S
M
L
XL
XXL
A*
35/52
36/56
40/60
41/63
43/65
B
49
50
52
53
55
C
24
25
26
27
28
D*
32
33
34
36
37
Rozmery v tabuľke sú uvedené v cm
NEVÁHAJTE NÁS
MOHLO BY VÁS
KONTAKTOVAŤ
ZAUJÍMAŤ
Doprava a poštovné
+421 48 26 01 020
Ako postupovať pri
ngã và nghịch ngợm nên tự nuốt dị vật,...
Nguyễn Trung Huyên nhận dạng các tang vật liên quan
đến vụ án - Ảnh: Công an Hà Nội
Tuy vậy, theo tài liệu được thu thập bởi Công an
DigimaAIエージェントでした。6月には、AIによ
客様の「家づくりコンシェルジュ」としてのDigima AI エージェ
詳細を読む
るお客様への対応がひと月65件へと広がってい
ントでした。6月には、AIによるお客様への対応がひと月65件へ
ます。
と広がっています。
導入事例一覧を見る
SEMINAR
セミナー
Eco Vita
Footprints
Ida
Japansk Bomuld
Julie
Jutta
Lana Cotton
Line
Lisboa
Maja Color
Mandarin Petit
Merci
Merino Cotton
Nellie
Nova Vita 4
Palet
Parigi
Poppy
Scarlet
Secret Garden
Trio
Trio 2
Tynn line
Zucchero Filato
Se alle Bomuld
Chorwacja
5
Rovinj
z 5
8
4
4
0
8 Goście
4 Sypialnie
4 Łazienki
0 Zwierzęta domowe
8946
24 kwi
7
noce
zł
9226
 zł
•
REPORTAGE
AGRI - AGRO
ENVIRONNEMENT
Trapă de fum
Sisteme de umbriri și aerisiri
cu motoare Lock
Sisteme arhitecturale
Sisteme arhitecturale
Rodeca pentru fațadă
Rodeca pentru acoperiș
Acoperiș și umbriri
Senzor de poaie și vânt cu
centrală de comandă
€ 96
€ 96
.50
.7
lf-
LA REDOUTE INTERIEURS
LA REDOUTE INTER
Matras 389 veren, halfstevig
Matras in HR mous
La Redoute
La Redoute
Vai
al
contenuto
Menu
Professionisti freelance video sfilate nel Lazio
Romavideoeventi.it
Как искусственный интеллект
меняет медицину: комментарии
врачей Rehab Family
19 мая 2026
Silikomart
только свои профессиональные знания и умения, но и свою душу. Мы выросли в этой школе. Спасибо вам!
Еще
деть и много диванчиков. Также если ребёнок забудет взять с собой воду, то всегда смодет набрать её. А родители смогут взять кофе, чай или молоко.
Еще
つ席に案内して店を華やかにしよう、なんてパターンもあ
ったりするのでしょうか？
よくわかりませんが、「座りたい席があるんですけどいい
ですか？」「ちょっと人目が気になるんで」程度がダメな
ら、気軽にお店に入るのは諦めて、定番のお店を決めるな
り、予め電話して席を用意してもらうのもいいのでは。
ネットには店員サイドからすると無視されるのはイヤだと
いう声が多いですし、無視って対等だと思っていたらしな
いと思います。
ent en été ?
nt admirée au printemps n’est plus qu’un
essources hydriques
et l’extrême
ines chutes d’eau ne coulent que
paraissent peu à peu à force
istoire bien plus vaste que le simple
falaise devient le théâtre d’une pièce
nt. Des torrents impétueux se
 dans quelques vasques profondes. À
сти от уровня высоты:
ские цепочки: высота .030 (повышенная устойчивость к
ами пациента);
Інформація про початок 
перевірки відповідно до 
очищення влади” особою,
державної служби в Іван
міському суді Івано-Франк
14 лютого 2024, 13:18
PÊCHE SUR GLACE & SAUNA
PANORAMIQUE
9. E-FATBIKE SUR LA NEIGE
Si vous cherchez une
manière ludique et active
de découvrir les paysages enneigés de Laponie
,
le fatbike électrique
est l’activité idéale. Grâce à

--------------------

▶ [Job item] Your reply must consist of one number, the count of lines in the entries that hold "Rodeca".

▶ [Reply to the task] 2